Fikret Bila

Fikret Bila

fbila@milliyet.com.tr

Tüm Yazıları
Haberin Devamı

Diyarbakır’ın Silvan ilçesinde 13 askerin PKK’lılarca şehit edilmesi seçime giderken oluşturulan havayı tersine çevirdi. PKK bildiğini okumaya devam edeceğini gösterdi. Seçim öncesindeki tehditlerinin boş olmadığını kanıtlamaya çalışıyor.
Bir yandan silahlı eylemlerini sürdürüyor, diğer yandan siyasi adımlarını da atıyor. 13 askerin şehit edildiği gün “özerklik” ilan edilmesi bunun en son örneği.
PKK’nın Kandil’de yaptığı açıklamalarla, BDP ve DTK’nın eş zamanlı açıklamalarının ortak noktası; seçimler sonrasında Kürtlere anayasal bir statü sağlanmaması halinde, terörün tırmandırılacağı ve özerkliğin ilan edileceğiydi.
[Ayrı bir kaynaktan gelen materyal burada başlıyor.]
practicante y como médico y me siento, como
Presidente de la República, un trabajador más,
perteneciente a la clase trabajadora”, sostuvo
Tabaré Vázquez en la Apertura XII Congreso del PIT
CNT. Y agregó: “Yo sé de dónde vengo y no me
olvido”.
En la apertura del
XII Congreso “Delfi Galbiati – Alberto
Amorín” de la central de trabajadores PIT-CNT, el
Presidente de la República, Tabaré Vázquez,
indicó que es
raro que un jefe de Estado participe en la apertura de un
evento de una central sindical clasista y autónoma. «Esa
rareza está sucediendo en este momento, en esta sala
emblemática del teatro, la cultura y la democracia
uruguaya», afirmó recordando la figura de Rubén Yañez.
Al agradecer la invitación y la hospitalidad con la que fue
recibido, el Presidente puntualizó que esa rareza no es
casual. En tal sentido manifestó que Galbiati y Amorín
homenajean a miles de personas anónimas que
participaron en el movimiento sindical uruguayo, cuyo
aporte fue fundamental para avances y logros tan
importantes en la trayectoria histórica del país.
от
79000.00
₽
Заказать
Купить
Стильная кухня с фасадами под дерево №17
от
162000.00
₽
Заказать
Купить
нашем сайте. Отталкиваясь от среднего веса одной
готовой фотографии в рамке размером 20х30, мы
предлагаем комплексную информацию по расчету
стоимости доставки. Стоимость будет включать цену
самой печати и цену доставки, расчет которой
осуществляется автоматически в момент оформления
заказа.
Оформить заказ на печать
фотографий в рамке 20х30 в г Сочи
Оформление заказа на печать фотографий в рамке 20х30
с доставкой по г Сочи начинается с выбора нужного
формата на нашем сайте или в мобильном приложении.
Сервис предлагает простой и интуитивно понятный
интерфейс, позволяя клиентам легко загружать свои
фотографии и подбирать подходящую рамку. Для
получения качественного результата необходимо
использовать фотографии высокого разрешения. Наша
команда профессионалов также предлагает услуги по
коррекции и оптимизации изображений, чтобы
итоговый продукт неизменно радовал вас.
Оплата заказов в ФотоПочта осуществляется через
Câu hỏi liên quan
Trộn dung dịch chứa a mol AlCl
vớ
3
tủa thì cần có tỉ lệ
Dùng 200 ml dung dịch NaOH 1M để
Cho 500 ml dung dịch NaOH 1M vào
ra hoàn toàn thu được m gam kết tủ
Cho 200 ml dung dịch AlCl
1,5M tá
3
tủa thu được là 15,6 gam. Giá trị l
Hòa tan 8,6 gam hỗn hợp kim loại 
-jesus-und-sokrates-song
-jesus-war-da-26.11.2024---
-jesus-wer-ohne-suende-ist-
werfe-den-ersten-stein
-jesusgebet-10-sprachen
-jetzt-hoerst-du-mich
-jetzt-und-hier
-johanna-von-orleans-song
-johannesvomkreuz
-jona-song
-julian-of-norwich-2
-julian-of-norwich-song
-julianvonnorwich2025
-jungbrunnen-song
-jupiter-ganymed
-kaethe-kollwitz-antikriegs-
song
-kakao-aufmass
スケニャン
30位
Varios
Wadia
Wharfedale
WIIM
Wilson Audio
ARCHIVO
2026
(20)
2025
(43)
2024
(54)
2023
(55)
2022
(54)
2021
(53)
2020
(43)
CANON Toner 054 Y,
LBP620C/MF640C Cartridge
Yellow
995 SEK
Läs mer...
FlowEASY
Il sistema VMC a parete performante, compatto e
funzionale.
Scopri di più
PKK’nın strateji değişikliği
PKK strateji değiştirdiğini Öcalan’ın ağzından açıkladı. Bağımsızlıktan vazgeçtiklerini, demokratik cumhuriyeti hedeflediklerini ilan ettiler. Kürtlere Anayasa’da statü verilmesi, Güneydoğu’ya anayasal güvence altında özerklik tanınması aynı kapıya çıkan talepler.
Bağımsızlık hedefinden vazgeçtiğini söyleyen Öcalan ve PKK, yeni taktik olarak legal alanda mevzii kazanmaya yöneldi. Özerklik talebi yeni stratejinin en üst hedefini gösteriyor. Bu hedefe ulaşmak için yerel yönetimler ve parlamentoda zemin kazanmaya ağırlık verildi ve mesafe alındı.
“Yeni anayasa” içinde de mevzi tutmak beklentisiyle yürütülen taktikler, silahlı güçle desteklenerek bir dayatmaya dönüşmüş durumda. “Siz vermeseniz de biz alırız” anlayışı içinde özerklik ilanının başka bir anlamı yok.

BDP’deki etkisi
PKK’nın terörü tırmandırması ve özerklik ilanının siyasal sonuçlarından biri BDP’nin Ankara’da devre dışı kalması olacaktır. PKK’nın saldırısı, özerklik ilanı, BDP’nin seçim sonrasında yeni anayasa beklentisi içinde kurmaya çalıştığı temasları boşa çıkarmış durumdadır. PKK, BDP’nin etkinliğini ve pozisyonunu dibe vurdurmuş durumdadır. PKK, BDP’nin “siyasi muhatap” olarak oturmaya çalıştığı zemini ortadan kaldırmıştır.

Erdoğan’ın verdiği mesaj
PKK’nın saldırısı ve özerklik ilanının çok önemli etkilerinden birini Başbakan Tayyip Erdoğan’ın dünkü açıklamasında bulmak mümkündür. Başbakan’ın şu sözleri dikkatle okunmalıdır:
“Eğer bunlar bir barış istiyorlarsa, talep ediyorlarsa, yapacakları tek şey vardır; o da şudur: Bir defa terör örgütü silahı bırakacaktır. Silahı bırakmadıkları sürece ne operasyonlar durur ne de süreç farklı bir noktaya doğru gider. Bundan sonraki süreç farklı stratejilerle, farklı uygulamalarla kendini gösterecektir.”

Terörle mücadele
Sorunu sonlandırmak için iki temel yol izleniyordu: Birincisi İmralı ile görüşerek PKK’yı kontrol altında tutmak, ikincisi; eş zamanlı olarak açılım politikasıyla PKK’nın toplumsal ve siyasal desteğini en aza indirerek dağa çıkmaları sona erdirmek.
Bu iki politika, terörle mücadelenin silahlı yönünü geri plana iterken; ekonomik, sosyal, kültürel, hukuki ve siyasal alanları ön plana çıkarmıştı. Hükümet bu alanlarda atılan ve atılacak adımları “açılım politikası” olarak tanımlamıştı. Bu alan 61. hükümette Başbakan Yardımcılığı düzeyinde ayrı bir bakanlık oluşturacak kadar önemsendi.
Ancak, PKK’nın verdiği yanıt; askere, polise saldırı ve özerklik ilanı oldu.
PKK’nın silahta ısrar etmesi ve taleplerini terörle dayatmayı tercih etmesi, Ankara’nın ağırlığı yeni anayasa gibi hukuki ve uzlaşma arayışı gibi siyasal alandan yeniden terörle mücadele alanına kaydırmasına yol açabilir. Bu yönde bir değişiklik, İmralı ile temasları da BDP’nin siyasetteki yeri ve işlevini de etkileyecektir.